O abandono por completo das fontes fósseis precisa ser imediato, afirma o relatório. A transição energética envolve ainda eletrificação generalizada, eficiência e uso de combustíveis alternativos – como o hidrogênio verde.
Os custos estão caindo e já competem com o petróleo em vários lugares, dizem os autores. Em 2021, por exemplo, fontes renováveis como solar e eólica foram responsáveis por 90% das novas fontes de energia globalmente, pontua o World Resourses Initative.
Esperar que tecnologias com eficiência ainda comprovada salvem a humanidade, como captura e armazenado de CO2, é muito arriscado, pontuam os cientistas. “A única tecnologia testada em larga escala e comprovada é a fotossíntese”, comenta Bustamante sobre o papel das árvores na remoção de gases estufa da atmosfera. ” Nós temos que trabalhar agora para não contar tanto com métodos de captura que ainda não estão disponíveis”, complementa.
O peso da floresta
Em todo o globo, o desmatamento tem um peso grande nas emissões. Segundo o relatório, ele representa a maior parte do setor classificado como agricultura, floresta e outros usos do solo. No Brasil, a destruição das florestas impulsiona o aumento das emissões no país: em 2020, elas foram responsáveis por 46% do total (998 milhões tCO2e), com aumento de 23,6% em relação ao ano anterior, segundo os dados do Sistema de Estimativas de Emissões de Gases de Efeito Estufa (SEEG) do Observatório do Clima.
“O Brasil viu o aumento significativo do desmatamento, da pressão na floresta. A emissão hoje é maior que há cinco anos”, declara Alexandre Prado, diretor de Economia Verde do WWF-Brasil.

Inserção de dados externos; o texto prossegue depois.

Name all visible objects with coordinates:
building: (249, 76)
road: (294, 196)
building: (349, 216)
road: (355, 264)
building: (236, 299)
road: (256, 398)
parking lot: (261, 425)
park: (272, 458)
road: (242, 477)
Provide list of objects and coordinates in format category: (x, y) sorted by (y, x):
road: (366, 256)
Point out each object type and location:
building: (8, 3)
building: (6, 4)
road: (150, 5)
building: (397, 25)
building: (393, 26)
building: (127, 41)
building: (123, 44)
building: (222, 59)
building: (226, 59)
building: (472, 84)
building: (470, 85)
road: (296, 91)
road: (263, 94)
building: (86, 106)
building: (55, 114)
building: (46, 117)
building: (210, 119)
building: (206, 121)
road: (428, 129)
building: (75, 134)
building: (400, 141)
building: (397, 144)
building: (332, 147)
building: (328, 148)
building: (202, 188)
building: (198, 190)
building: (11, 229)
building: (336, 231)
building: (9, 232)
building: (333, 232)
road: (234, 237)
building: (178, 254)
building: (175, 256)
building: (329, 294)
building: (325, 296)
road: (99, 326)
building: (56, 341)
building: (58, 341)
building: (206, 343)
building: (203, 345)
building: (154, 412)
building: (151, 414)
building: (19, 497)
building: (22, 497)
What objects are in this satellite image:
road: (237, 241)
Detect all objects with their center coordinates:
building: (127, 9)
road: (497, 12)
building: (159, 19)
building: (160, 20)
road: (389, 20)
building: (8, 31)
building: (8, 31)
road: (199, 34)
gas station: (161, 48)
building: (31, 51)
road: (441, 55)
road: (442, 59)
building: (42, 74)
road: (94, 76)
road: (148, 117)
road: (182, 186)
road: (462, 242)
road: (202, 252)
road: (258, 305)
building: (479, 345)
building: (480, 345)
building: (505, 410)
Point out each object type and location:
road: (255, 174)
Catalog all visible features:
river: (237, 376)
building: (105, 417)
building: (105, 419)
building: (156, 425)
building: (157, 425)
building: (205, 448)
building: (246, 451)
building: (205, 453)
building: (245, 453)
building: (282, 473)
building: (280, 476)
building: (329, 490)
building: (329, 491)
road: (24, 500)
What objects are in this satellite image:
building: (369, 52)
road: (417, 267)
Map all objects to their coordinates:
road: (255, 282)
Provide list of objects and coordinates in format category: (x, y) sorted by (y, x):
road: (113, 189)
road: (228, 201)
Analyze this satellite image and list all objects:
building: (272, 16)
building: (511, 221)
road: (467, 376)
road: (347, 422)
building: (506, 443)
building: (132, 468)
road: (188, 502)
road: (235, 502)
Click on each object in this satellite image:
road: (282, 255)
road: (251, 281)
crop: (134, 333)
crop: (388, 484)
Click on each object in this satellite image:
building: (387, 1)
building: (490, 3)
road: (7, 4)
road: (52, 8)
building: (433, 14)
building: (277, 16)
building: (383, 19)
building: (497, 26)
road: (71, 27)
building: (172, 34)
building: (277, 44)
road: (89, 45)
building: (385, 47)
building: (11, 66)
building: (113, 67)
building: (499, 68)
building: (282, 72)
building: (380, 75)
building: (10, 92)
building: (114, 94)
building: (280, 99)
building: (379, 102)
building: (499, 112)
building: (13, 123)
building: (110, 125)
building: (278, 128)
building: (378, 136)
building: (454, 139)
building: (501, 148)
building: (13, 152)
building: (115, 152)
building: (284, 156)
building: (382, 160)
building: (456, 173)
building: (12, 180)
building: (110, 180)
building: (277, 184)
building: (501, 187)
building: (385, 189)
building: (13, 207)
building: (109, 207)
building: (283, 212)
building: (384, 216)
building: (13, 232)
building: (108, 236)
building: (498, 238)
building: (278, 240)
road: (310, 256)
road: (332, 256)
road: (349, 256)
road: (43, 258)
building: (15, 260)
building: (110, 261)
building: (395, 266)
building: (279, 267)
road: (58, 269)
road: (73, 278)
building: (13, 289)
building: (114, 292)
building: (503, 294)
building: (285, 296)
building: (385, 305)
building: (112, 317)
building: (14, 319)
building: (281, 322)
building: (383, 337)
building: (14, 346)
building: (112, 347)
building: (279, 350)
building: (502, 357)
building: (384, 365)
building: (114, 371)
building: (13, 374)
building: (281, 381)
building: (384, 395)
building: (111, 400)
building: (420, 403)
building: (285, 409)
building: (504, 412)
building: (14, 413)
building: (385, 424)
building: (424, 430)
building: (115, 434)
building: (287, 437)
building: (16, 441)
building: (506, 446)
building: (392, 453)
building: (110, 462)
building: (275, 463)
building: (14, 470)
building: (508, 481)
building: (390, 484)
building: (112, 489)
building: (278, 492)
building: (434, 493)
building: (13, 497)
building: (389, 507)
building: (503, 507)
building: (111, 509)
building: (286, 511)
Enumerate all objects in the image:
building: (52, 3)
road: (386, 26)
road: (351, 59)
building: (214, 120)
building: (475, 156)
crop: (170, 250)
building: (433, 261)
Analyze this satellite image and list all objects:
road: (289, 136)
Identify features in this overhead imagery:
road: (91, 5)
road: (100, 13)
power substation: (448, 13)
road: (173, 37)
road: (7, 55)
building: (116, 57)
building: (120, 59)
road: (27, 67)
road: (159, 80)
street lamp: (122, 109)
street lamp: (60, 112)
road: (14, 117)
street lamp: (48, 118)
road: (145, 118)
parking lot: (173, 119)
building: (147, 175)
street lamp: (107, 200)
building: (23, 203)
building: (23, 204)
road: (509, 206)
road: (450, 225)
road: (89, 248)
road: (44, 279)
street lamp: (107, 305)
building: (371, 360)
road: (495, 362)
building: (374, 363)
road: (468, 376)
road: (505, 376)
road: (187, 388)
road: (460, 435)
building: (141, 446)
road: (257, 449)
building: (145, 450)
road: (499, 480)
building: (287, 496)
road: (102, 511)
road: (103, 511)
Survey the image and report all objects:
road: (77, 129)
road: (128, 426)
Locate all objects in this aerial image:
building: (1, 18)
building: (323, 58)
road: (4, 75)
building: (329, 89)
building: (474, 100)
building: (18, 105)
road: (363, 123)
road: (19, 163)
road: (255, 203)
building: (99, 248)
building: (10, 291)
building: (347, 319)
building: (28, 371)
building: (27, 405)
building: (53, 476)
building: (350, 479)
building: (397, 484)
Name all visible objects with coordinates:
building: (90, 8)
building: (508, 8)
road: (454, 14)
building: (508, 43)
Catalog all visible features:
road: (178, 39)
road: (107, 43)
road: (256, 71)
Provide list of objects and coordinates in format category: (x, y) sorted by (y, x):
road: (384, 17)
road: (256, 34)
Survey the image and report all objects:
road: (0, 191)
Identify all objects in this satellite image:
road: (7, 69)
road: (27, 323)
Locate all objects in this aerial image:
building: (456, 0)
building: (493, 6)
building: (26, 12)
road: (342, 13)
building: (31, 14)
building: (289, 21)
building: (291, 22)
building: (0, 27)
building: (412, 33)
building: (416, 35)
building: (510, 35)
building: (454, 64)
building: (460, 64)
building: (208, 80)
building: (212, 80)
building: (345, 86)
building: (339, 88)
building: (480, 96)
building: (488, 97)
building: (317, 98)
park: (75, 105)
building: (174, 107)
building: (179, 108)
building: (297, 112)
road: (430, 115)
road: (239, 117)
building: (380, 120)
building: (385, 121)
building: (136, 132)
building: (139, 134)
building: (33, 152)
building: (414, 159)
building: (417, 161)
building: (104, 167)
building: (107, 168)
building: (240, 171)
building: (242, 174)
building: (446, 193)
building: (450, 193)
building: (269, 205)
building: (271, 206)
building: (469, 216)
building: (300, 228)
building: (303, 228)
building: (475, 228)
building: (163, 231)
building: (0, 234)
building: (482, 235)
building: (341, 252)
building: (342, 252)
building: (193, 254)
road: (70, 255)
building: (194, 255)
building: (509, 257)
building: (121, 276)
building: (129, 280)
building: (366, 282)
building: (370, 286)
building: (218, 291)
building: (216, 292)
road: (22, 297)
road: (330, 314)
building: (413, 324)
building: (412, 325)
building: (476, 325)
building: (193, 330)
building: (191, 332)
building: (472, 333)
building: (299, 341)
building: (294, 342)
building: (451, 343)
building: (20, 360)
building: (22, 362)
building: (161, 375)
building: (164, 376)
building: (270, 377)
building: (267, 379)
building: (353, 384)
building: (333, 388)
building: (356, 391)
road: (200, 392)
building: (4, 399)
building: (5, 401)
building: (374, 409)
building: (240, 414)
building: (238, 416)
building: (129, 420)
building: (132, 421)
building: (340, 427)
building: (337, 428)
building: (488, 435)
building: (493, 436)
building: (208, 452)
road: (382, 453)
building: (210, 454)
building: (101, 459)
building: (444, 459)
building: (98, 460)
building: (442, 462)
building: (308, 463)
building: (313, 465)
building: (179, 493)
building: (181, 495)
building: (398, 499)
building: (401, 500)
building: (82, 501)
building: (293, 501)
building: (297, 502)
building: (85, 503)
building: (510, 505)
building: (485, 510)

Por essa e outras políticas, o país está longe de cumprir o que prometeu no Acordo de Paris e, dessa maneira, contribuir efetivamente para o mundo se mantenha na rota de limitar o aquecimento a 1,5°C. “Na última conferência do clima, vimos o governo fazer uma pedalada metodológica pra aumentar as emissões até 2030. O Brasil não está cumprindo uma das coisas essenciais do Acordo, que é o aumento de ambição”, critica Prado.
Mercedes Bustamante lembra que as florestas guardam um enorme potencial de reduzir as emissões. “Seja por redução do desmatamento ou reflorestamento, a capacidade das florestas é enorme e tem custos baixos comparado a outros”, afirma.
Anders Haug Larsen, da Rainforest Foundation Norway, concorda sobre o destaque dado pelo IPCC à conservação da natureza. “Preservação de áreas naturais importantes, como a floresta tropical, é destacada como particularmente importante, pois contribui para a conservação da diversidade biológica, bem como para a segurança alimentar e hídrica”, analisa.
“É uma das opções de mitigação mais econômica. Não só é rentável, mas a proteção da floresta tropical é uma medida necessária para parar o aquecimento global”, complementa.
Ainda há muitas lacunas a serem preenchidas sobre financiamento, reconhece o IPCC, principalmente na área de florestas. Por outro lado, reflorestamento, conservação e combate ao desmatamento são apontadas
pelos cientistas como essenciais não só para frear as mudanças climáticas, mas também para que os Objetivos de Desenvolvimento Sustentável sejam alcançados, como segurança alimentar, saúde e bem-estar.
“Maximizar sinergias e gerenciar compensações depende de práticas específicas, escala de implementação, governança, capacitação, integração com o uso da terra existente e o envolvimento de comunidades locais e povos indígenas”, conclui o relatório.